First, we create and open a CSV file. We do this outside the function, right near the imports. Our function is recursive, meaning that we will have A LOT of files if it creates a new file every time it’s called.
std::ofstream writeCsv("links.csv");
Then, in our main function, we write the first row of the CSV file right before calling the function for the first time. Do not forget to close the file after the execution is done.

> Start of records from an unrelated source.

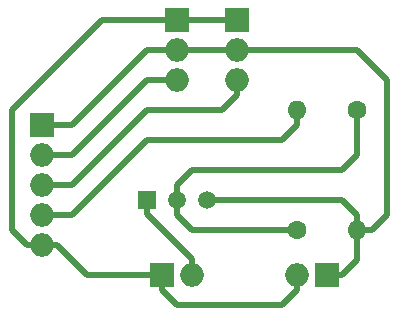
<source format=gbr>
G04 #@! TF.FileFunction,Copper,L2,Bot,Signal*
%FSLAX46Y46*%
G04 Gerber Fmt 4.6, Leading zero omitted, Abs format (unit mm)*
G04 Created by KiCad (PCBNEW 4.0.7) date Thu May 24 13:30:27 2018*
%MOMM*%
%LPD*%
G01*
G04 APERTURE LIST*
%ADD10C,0.100000*%
%ADD11C,1.600000*%
%ADD12O,1.600000X1.600000*%
%ADD13R,2.000000X2.000000*%
%ADD14O,2.000000X2.000000*%
%ADD15C,1.520000*%
%ADD16R,1.520000X1.520000*%
%ADD17C,0.500000*%
G04 APERTURE END LIST*
D10*
D11*
X53340000Y-25400000D03*
D12*
X53340000Y-35560000D03*
D11*
X48260000Y-35560000D03*
D12*
X48260000Y-25400000D03*
D13*
X26670000Y-26670000D03*
D14*
X26670000Y-29210000D03*
X26670000Y-31750000D03*
X26670000Y-34290000D03*
X26670000Y-36830000D03*
D13*
X43180000Y-17780000D03*
D14*
X43180000Y-20320000D03*
X43180000Y-22860000D03*
D13*
X38100000Y-17780000D03*
D14*
X38100000Y-20320000D03*
X38100000Y-22860000D03*
D13*
X50800000Y-39370000D03*
D14*
X48260000Y-39370000D03*
D13*
X36830000Y-39370000D03*
D14*
X39370000Y-39370000D03*
D15*
X38100000Y-33020000D03*
X40640000Y-33020000D03*
D16*
X35560000Y-33020000D03*
D17*
X52070000Y-39370000D02*
X50800000Y-39370000D01*
X53340000Y-38100000D02*
X52070000Y-39370000D01*
X53340000Y-35560000D02*
X53340000Y-38100000D01*
X53340000Y-35560000D02*
X53340000Y-34290000D01*
X40640000Y-33020000D02*
X52070000Y-33020000D01*
X52070000Y-33020000D02*
X53340000Y-34290000D01*
X54610000Y-35560000D02*
X53340000Y-35560000D01*
X55880000Y-34290000D02*
X54610000Y-35560000D01*
X43180000Y-20320000D02*
X53340000Y-20320000D01*
X53340000Y-20320000D02*
X55880000Y-22860000D01*
X55880000Y-22860000D02*
X55880000Y-34290000D01*
X38100000Y-20320000D02*
X35560000Y-20320000D01*
X35560000Y-20320000D02*
X29210000Y-26670000D01*
X29210000Y-26670000D02*
X26670000Y-26670000D01*
X26670000Y-26670000D02*
X26670000Y-26670000D01*
X43180000Y-20320000D02*
X38100000Y-20320000D01*
X29210000Y-29210000D02*
X26670000Y-29210000D01*
X38100000Y-22860000D02*
X35560000Y-22860000D01*
X35560000Y-22860000D02*
X29210000Y-29210000D01*
X27940000Y-31750000D02*
X29210000Y-31750000D01*
X29210000Y-31750000D02*
X35560000Y-25400000D01*
X41910000Y-25400000D02*
X35560000Y-25400000D01*
X43180000Y-24130000D02*
X41910000Y-25400000D01*
X43180000Y-22860000D02*
X43180000Y-24130000D01*
X26670000Y-31750000D02*
X27940000Y-31750000D01*
X26670000Y-31750000D02*
X26670000Y-31750000D01*
X46990000Y-27940000D02*
X35560000Y-27940000D01*
X26670000Y-34290000D02*
X29210000Y-34290000D01*
X29210000Y-34290000D02*
X35560000Y-27940000D01*
X48260000Y-26670000D02*
X48260000Y-25400000D01*
X46990000Y-27940000D02*
X48260000Y-26670000D01*
X26670000Y-34290000D02*
X26670000Y-34290000D01*
X25400000Y-36830000D02*
X26670000Y-36830000D01*
X24130000Y-35560000D02*
X25400000Y-36830000D01*
X24130000Y-25400000D02*
X24130000Y-35560000D01*
X30480000Y-19050000D02*
X24130000Y-25400000D01*
X31750000Y-17780000D02*
X30480000Y-19050000D01*
X38100000Y-17780000D02*
X31750000Y-17780000D01*
X30480000Y-39370000D02*
X27940000Y-36830000D01*
X36830000Y-39370000D02*
X30480000Y-39370000D01*
X36830000Y-39370000D02*
X36830000Y-40720000D01*
X36830000Y-40720000D02*
X38020000Y-41910000D01*
X38020000Y-41910000D02*
X46990000Y-41910000D01*
X46990000Y-41910000D02*
X48260000Y-40640000D01*
X48260000Y-40640000D02*
X48260000Y-39370000D01*
X27940000Y-36830000D02*
X26670000Y-36830000D01*
X26670000Y-36830000D02*
X26670000Y-36830000D01*
X36830000Y-39514226D02*
X36757887Y-39442113D01*
X43180000Y-17780000D02*
X38100000Y-17780000D01*
X35560000Y-33020000D02*
X35560000Y-34280000D01*
X35560000Y-34280000D02*
X39370000Y-38090000D01*
X39370000Y-38090000D02*
X39370000Y-39370000D01*
X38100000Y-34290000D02*
X39370000Y-35560000D01*
X39370000Y-35560000D02*
X48260000Y-35560000D01*
X38100000Y-33020000D02*
X38100000Y-34290000D01*
X53340000Y-29210000D02*
X53340000Y-25400000D01*
X52070000Y-30480000D02*
X53340000Y-29210000D01*
X39370000Y-30480000D02*
X52070000Y-30480000D01*
X38100000Y-31750000D02*
X39370000Y-30480000D01*
X38100000Y-33020000D02*
X38100000Y-31750000D01*
M02*

</source>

writeCsv << "type,link" << "\n";
search_for_links(parsed_response->root);
writeCsv.close();
Now, we write its content. In our search_for_links function, when we find a <;a> tag, instead of displaying in the console now we do this:
if (node->v.element.tag == GUMBO_TAG_A)
{
GumboAttribute* href = gumbo_get_attribute(&node->v.element.attributes, "href");
if (href)
{
std::string link = href->value;
if (link.rfind("/wiki") == 0)
writeCsv << "article," << link << "\n";
else if (link.rfind("#cite") == 0)
writeCsv << "cite," << link << "\n";
else
writeCsv << "other," << link << "\n";
}
}
We take the href attribute value with this code and put it in 3 categories: articles, citations, and the rest.
Of course, you can go much further and define your own link types, like those that look like an article but are actually a file, for example.